*Written request:*
Copy the material below, starting with its first line and ending with the line that contains "genus: Premna", including both.

*Data listing:*
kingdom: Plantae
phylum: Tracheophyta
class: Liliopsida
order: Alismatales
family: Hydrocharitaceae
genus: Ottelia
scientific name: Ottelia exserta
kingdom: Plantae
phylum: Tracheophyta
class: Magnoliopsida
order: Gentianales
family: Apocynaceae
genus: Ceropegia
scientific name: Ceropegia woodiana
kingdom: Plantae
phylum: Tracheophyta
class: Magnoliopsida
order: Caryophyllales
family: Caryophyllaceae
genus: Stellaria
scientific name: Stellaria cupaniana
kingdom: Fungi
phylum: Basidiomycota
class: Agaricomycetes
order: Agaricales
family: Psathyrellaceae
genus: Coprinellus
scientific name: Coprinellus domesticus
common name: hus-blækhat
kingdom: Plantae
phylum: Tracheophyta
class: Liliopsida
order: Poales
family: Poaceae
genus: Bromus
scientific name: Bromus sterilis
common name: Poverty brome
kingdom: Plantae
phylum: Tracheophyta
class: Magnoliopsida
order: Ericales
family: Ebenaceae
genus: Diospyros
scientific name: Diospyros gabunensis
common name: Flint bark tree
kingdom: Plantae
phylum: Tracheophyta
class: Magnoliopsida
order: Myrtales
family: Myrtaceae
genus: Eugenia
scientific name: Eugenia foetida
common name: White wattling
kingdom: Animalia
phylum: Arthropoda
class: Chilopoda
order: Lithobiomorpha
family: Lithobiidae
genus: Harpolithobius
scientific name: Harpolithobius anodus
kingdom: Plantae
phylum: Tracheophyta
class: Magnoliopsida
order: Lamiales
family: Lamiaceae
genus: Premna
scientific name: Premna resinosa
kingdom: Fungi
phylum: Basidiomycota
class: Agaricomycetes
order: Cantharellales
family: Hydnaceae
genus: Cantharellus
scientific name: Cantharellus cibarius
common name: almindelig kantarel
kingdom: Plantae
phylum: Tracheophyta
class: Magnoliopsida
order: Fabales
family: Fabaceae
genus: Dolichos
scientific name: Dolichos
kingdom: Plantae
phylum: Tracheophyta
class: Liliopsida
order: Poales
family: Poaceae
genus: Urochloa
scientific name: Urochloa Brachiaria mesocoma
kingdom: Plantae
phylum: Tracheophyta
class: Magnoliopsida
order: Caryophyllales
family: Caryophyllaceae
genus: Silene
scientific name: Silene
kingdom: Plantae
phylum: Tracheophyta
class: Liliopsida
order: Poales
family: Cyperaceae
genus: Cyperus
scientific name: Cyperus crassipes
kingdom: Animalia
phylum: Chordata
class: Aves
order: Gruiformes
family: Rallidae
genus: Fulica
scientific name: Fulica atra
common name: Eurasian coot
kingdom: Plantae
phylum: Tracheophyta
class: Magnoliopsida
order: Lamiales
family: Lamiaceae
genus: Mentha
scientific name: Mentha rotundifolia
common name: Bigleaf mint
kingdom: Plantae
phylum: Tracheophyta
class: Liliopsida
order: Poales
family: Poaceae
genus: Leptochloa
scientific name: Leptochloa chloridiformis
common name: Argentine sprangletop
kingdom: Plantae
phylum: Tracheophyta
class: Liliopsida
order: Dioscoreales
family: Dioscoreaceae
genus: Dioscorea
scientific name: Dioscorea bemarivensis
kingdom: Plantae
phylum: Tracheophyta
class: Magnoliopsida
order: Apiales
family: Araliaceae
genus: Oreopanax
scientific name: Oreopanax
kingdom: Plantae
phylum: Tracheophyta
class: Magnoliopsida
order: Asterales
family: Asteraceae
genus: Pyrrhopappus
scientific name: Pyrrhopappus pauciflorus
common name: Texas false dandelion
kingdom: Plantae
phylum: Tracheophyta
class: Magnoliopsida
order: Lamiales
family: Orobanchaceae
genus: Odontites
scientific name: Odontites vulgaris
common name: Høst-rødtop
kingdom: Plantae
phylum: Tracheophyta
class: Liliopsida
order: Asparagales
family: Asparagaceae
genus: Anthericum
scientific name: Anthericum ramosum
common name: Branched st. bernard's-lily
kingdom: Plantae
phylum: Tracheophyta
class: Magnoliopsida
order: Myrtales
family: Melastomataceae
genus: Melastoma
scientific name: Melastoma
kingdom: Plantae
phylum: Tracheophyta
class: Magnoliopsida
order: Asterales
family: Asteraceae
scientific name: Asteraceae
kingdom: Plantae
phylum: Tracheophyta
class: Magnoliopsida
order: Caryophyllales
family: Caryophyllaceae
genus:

*Answer to the task:*
kingdom: Plantae
phylum: Tracheophyta
class: Liliopsida
order: Alismatales
family: Hydrocharitaceae
genus: Ottelia
scientific name: Ottelia exserta
kingdom: Plantae
phylum: Tracheophyta
class: Magnoliopsida
order: Gentianales
family: Apocynaceae
genus: Ceropegia
scientific name: Ceropegia woodiana
kingdom: Plantae
phylum: Tracheophyta
class: Magnoliopsida
order: Caryophyllales
family: Caryophyllaceae
genus: Stellaria
scientific name: Stellaria cupaniana
kingdom: Fungi
phylum: Basidiomycota
class: Agaricomycetes
order: Agaricales
family: Psathyrellaceae
genus: Coprinellus
scientific name: Coprinellus domesticus
common name: hus-blækhat
kingdom: Plantae
phylum: Tracheophyta
class: Liliopsida
order: Poales
family: Poaceae
genus: Bromus
scientific name: Bromus sterilis
common name: Poverty brome
kingdom: Plantae
phylum: Tracheophyta
class: Magnoliopsida
order: Ericales
family: Ebenaceae
genus: Diospyros
scientific name: Diospyros gabunensis
common name: Flint bark tree
kingdom: Plantae
phylum: Tracheophyta
class: Magnoliopsida
order: Myrtales
family: Myrtaceae
genus: Eugenia
scientific name: Eugenia foetida
common name: White wattling
kingdom: Animalia
phylum: Arthropoda
class: Chilopoda
order: Lithobiomorpha
family: Lithobiidae
genus: Harpolithobius
scientific name: Harpolithobius anodus
kingdom: Plantae
phylum: Tracheophyta
class: Magnoliopsida
order: Lamiales
family: Lamiaceae
genus: Premna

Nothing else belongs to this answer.